#### Data for review:
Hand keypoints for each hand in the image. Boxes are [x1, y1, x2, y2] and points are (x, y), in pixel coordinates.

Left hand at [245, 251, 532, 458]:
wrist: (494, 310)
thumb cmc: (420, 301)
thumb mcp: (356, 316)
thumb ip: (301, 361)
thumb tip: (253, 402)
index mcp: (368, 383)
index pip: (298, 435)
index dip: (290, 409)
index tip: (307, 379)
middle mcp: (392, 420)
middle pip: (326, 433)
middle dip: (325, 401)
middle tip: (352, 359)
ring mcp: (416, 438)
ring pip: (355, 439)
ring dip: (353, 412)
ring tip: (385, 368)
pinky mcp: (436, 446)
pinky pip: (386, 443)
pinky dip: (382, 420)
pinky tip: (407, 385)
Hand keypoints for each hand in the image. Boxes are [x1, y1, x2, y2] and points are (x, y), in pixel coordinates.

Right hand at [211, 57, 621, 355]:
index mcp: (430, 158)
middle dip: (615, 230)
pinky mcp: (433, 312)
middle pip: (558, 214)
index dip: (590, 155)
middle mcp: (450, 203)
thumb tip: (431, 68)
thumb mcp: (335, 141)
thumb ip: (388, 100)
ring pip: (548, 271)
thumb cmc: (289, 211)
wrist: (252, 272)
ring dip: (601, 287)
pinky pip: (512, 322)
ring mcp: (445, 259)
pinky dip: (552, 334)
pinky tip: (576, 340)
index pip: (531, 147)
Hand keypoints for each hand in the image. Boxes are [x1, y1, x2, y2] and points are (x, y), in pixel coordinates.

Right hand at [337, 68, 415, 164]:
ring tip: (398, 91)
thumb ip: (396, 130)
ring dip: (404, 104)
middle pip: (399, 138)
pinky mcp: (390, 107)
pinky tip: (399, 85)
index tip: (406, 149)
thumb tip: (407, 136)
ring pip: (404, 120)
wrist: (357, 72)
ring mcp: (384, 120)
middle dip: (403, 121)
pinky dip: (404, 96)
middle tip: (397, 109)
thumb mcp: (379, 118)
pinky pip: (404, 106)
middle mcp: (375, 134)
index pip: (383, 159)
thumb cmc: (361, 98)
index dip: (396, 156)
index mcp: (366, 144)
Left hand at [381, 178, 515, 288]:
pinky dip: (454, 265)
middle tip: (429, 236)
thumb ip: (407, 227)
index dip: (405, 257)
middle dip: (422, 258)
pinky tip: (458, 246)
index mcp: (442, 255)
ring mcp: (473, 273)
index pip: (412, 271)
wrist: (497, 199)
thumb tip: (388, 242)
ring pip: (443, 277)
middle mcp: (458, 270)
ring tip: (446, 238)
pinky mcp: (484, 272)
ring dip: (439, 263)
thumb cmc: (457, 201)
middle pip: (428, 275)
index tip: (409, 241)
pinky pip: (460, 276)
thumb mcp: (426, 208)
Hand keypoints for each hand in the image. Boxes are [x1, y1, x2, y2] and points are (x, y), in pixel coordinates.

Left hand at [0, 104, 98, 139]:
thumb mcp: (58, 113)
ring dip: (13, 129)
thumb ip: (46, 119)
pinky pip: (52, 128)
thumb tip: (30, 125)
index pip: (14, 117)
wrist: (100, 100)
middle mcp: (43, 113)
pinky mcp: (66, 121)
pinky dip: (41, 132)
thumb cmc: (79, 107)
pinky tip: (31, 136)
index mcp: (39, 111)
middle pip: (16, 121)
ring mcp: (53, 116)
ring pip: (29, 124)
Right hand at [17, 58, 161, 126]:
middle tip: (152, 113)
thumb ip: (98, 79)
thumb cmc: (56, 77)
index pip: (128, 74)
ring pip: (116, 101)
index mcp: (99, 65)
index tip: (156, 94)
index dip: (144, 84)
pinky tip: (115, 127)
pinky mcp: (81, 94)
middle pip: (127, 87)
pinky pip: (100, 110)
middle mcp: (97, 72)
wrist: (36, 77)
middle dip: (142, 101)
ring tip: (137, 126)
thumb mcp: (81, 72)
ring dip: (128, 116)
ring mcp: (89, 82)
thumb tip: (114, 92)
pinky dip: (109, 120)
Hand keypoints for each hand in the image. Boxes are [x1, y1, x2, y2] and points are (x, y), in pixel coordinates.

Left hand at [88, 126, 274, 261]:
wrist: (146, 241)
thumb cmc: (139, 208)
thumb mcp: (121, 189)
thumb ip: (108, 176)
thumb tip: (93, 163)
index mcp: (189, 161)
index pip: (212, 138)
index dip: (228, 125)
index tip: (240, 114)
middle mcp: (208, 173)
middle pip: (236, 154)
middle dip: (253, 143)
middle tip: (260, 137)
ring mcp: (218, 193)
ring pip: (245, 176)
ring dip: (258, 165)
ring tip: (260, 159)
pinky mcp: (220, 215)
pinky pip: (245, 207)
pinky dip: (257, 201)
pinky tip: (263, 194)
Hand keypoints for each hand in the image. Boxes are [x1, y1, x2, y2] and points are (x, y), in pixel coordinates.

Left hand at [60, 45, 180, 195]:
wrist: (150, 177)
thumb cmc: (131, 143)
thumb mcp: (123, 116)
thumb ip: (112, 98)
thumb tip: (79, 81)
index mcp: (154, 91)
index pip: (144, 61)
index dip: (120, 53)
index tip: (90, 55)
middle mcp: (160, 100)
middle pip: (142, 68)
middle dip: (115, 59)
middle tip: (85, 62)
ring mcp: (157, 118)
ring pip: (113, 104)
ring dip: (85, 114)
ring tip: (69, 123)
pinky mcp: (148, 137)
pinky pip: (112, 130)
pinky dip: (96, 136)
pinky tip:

#### Brief:
Retype, exactly and in full, the listing from its first line to the one holding "index pip: (298, 435)", both included.

#### Solution to this problem:
Hand keypoints for each hand in the image. Boxes are [x1, y1, x2, y2] and points are (x, y), in pixel coordinates.

Left hand at [245, 251, 532, 458]:
wrist: (494, 310)
thumb cmc: (420, 301)
thumb mcp: (356, 316)
thumb ip: (301, 361)
thumb tip: (253, 402)
index mcp: (368, 383)
index pip: (298, 435)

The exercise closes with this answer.